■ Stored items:
━━━━━━━━━━━━━━━━━━━━━━━━━━━━━━

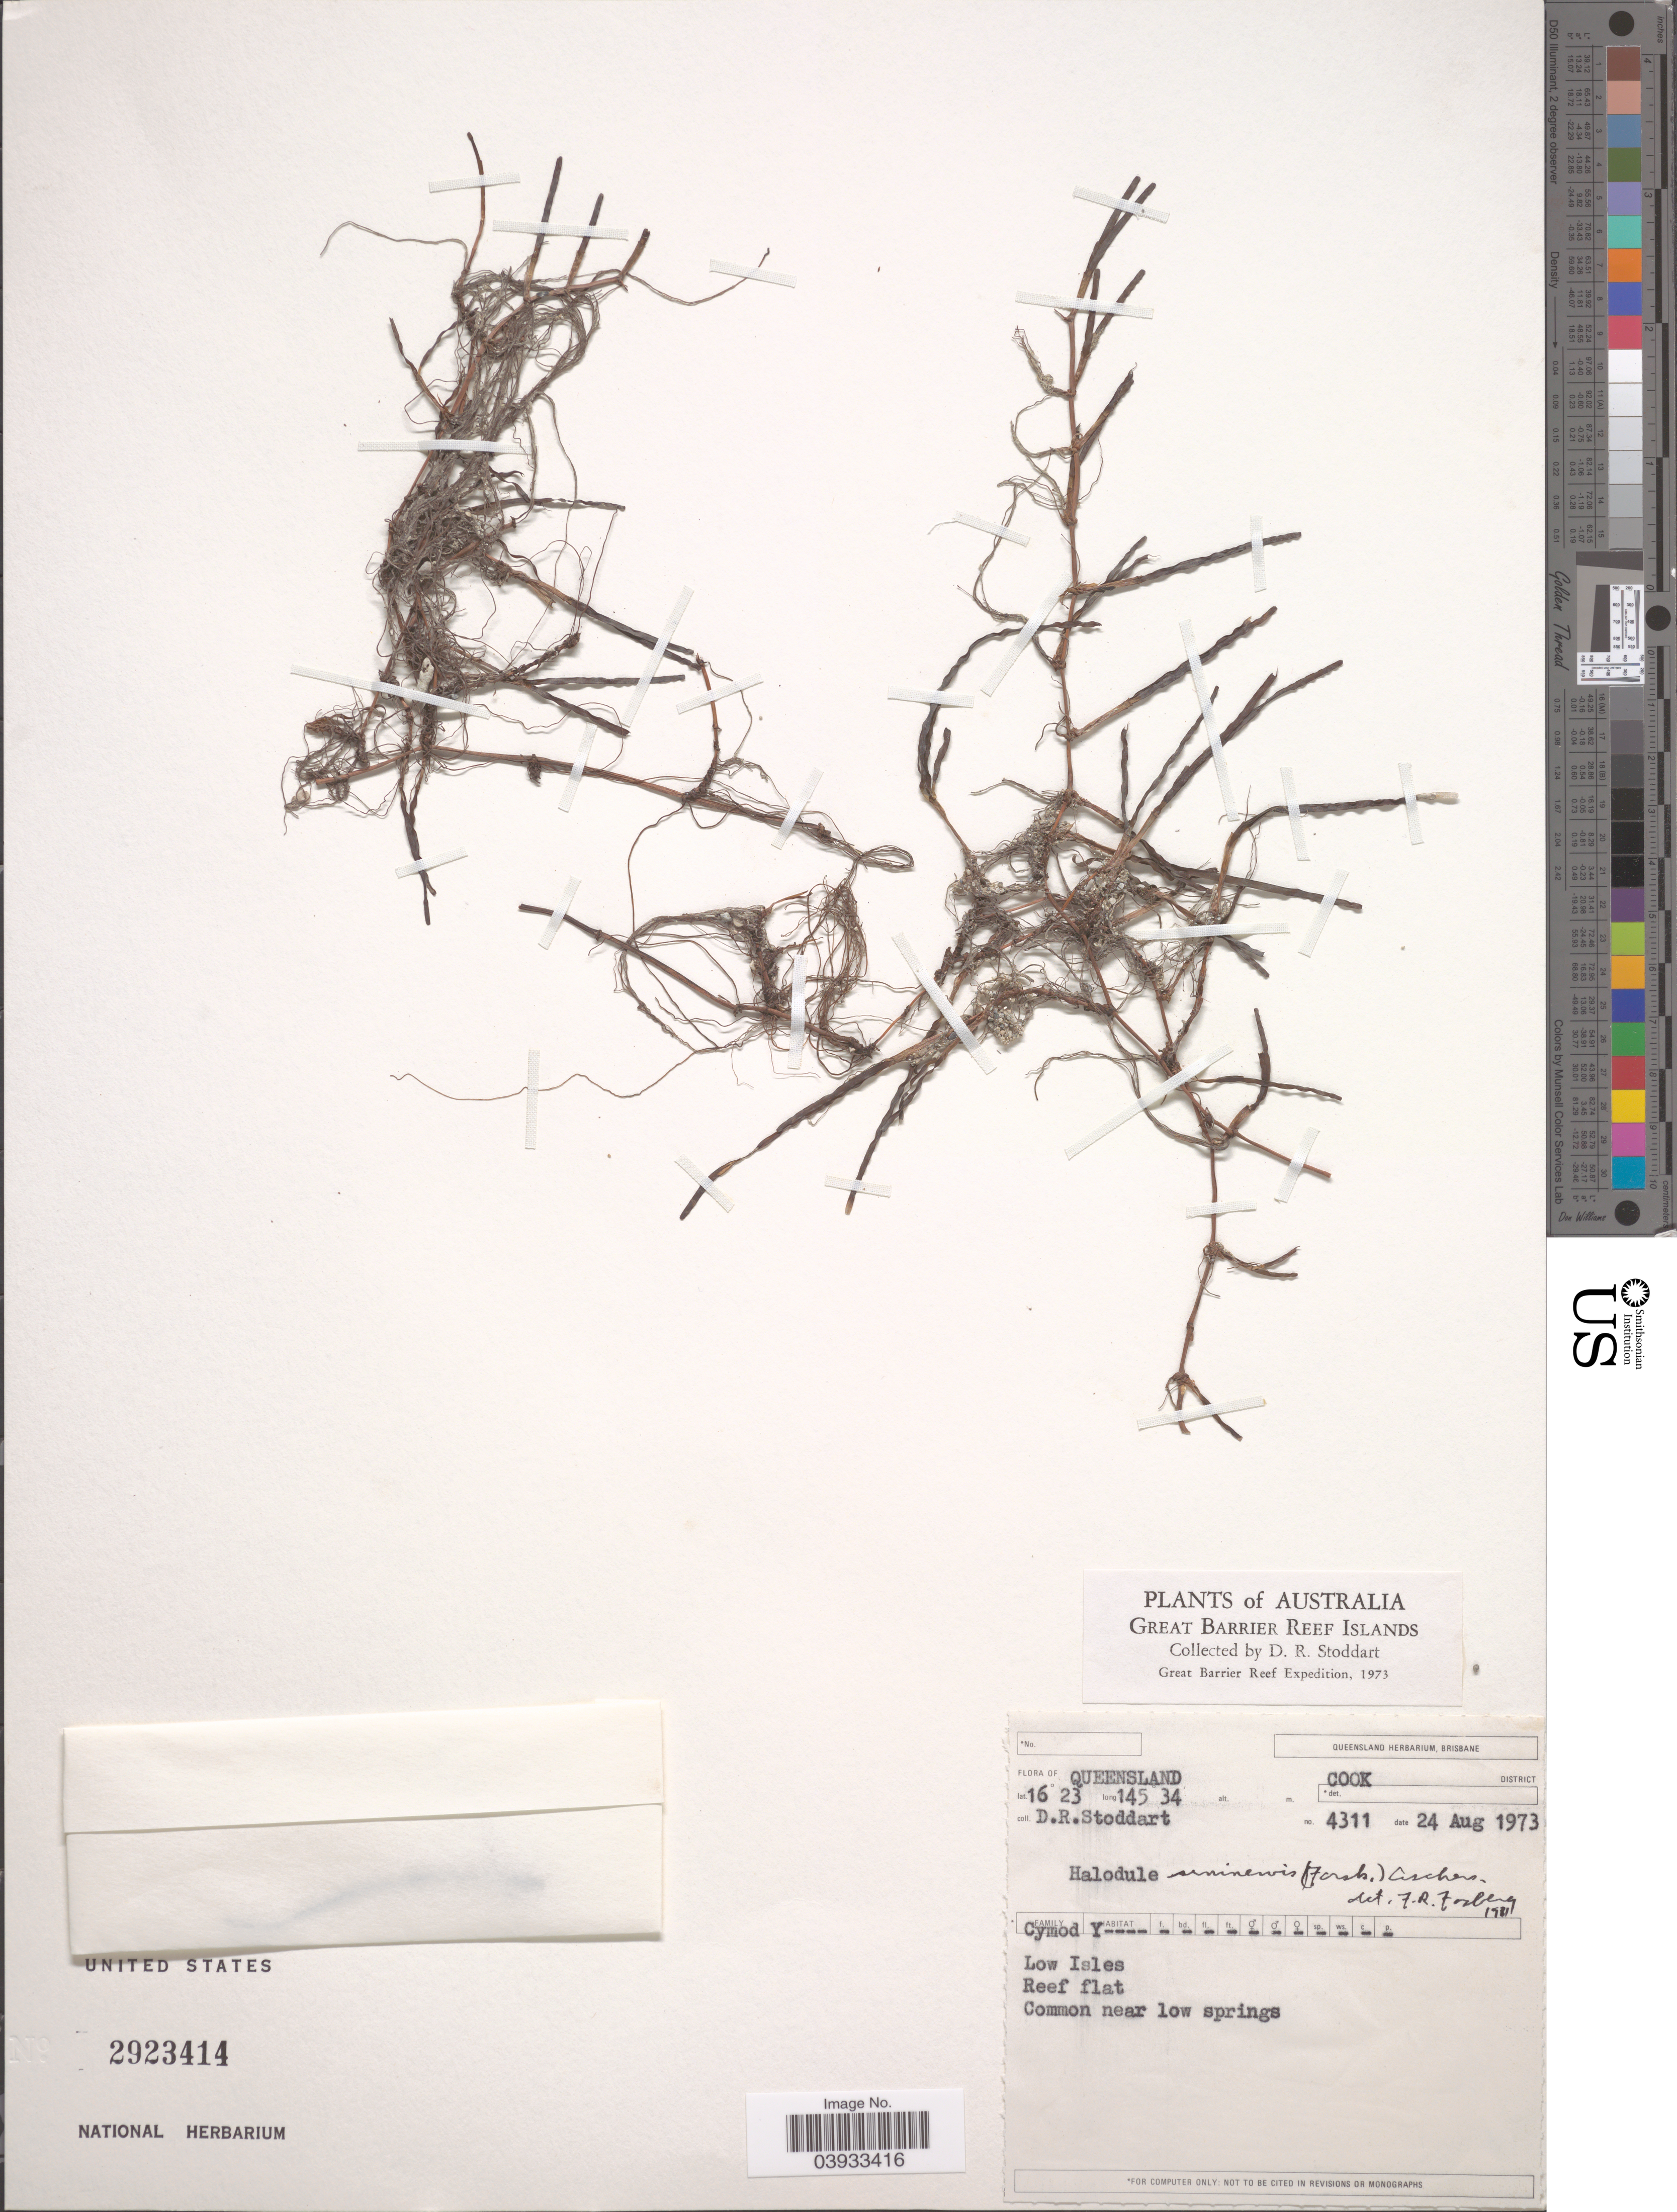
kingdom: Plantae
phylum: Tracheophyta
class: Liliopsida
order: Alismatales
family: Cymodoceaceae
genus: Halodule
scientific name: Halodule uninervis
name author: (Forssk.) Asch.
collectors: D. R. Stoddart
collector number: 4311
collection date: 1973-08-24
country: Australia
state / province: Queensland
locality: Great Barrier Reef Islands. Cook District. Low Isles, Reef flat.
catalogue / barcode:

━━━━━━━━━━━━━━━━━━━━━━━━━━━━━━

■ EXERCISE DESCRIPTION: Print every line of the items above word for word, but leave the pictures out.

■ CORRECT RESPONSE:
kingdom: Plantae
phylum: Tracheophyta
class: Liliopsida
order: Alismatales
family: Cymodoceaceae
genus: Halodule
scientific name: Halodule uninervis
name author: (Forssk.) Asch.
collectors: D. R. Stoddart
collector number: 4311
collection date: 1973-08-24
country: Australia
state / province: Queensland
locality: Great Barrier Reef Islands. Cook District. Low Isles, Reef flat.
catalogue / barcode:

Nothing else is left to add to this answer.